In het qodèsj is de mens nog niet één, zoals in de plek waar de àrōn staat, maar hij is wel in harmonie.
Volgens de Joodse Overlevering bestaat onze menselijke ziel uit drie delen:
1. De nəsjamah.
2. De nèfèsj.
3. De roeàch.
ad. 1) De nəsjamah is het gedeelte van onze ziel dat God weerspiegelt. Het is iets dat we niet kunnen begrijpen of ervaren. Zij is afgestemd op de “wereld van God”.
ad 2) Daartegenover staat de nèfèsj, onze “gewone psyche”, het geheel van alles wat we denken, voelen en willen. Zij is afgestemd op “onze eigen wereld”.
ad 3) Dan is er nog de roeàch. Dat is dat wat de nəsjamah en de nèfèsj met elkaar in contact brengt.
In het qodèsj zijn deze drie met elkaar in harmonie.
In dat qodèsj staan drie voorwerpen. Elk van deze drie voorwerpen staat voor een deel van de ziel:
1) De tafel met de broden staat voor de nèfèsj.
2) De kandelaar staat voor de nəsjamah.
3) Het altaar voor de wierook staat voor de roeàch.
Elk van die voorwerpen staat aan een andere kant van de ruimte.
=> De tafel met de broden
De tafel met de broden20) staat in het qodèsj aan de noordkant.
In de Hebreeuwse Bijbel hebben alle windrichtingen een betekenis.21) Het noorden is de kant waar het nacht is. In de nacht slapen wij. Het noorden is dus de kant van de onwetendheid.
Het noorden is ook de kant van onze nèfèsj, onze psyche. Normaal gesproken denkt die psyche echter dat ze klaarwakker is, dat ze van alles weet en voelt. Om dat te kunnen, moet ze de dingen echter ontleden, uit elkaar trekken. Ze kent dus alleen de brokstukken, niet de dingen zelf. Hier in het qodèsj beseft onze nèfèsj dat.
Op de tafel liggen broden. Brood staat voor alles wat je hier in deze wereld meemaakt.

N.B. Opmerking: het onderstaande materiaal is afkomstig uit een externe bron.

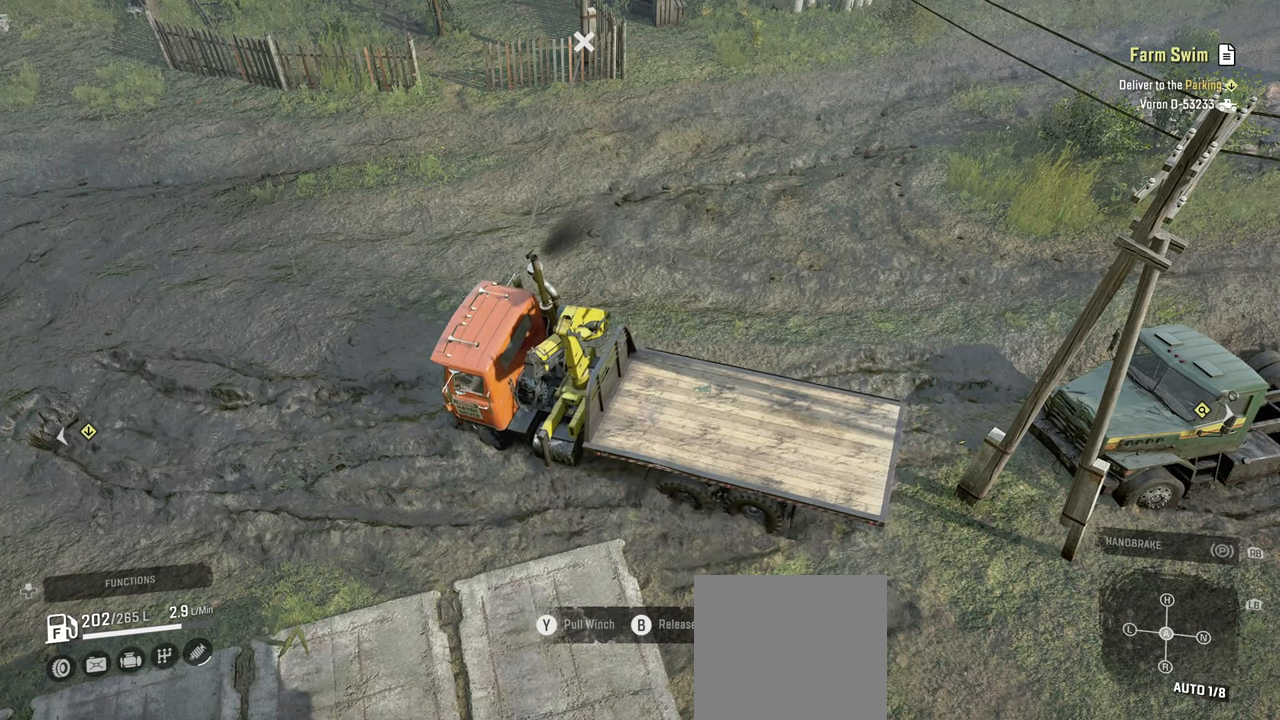
{"buttons": ["Y", "R2"], "left_stick": "right", "right_stick": "center", "events": []}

In de Statenvertaling worden het “toonbroden” genoemd. In het Hebreeuws heten ze lèchèm hà-panīm, ‘brood (van) het gezicht’. Ze worden namelijk vóór de plek gelegd waar God is.
Het gaat om twaalf broden. “12” is het getal van de stammen, de clans, van het volk Israël. Volgens Leviticus 24:5,6 liggen ze als twee stapels van zes broden op tafel. Even getallen kun je altijd door tweeën delen. Van éénheid kan dan geen sprake zijn.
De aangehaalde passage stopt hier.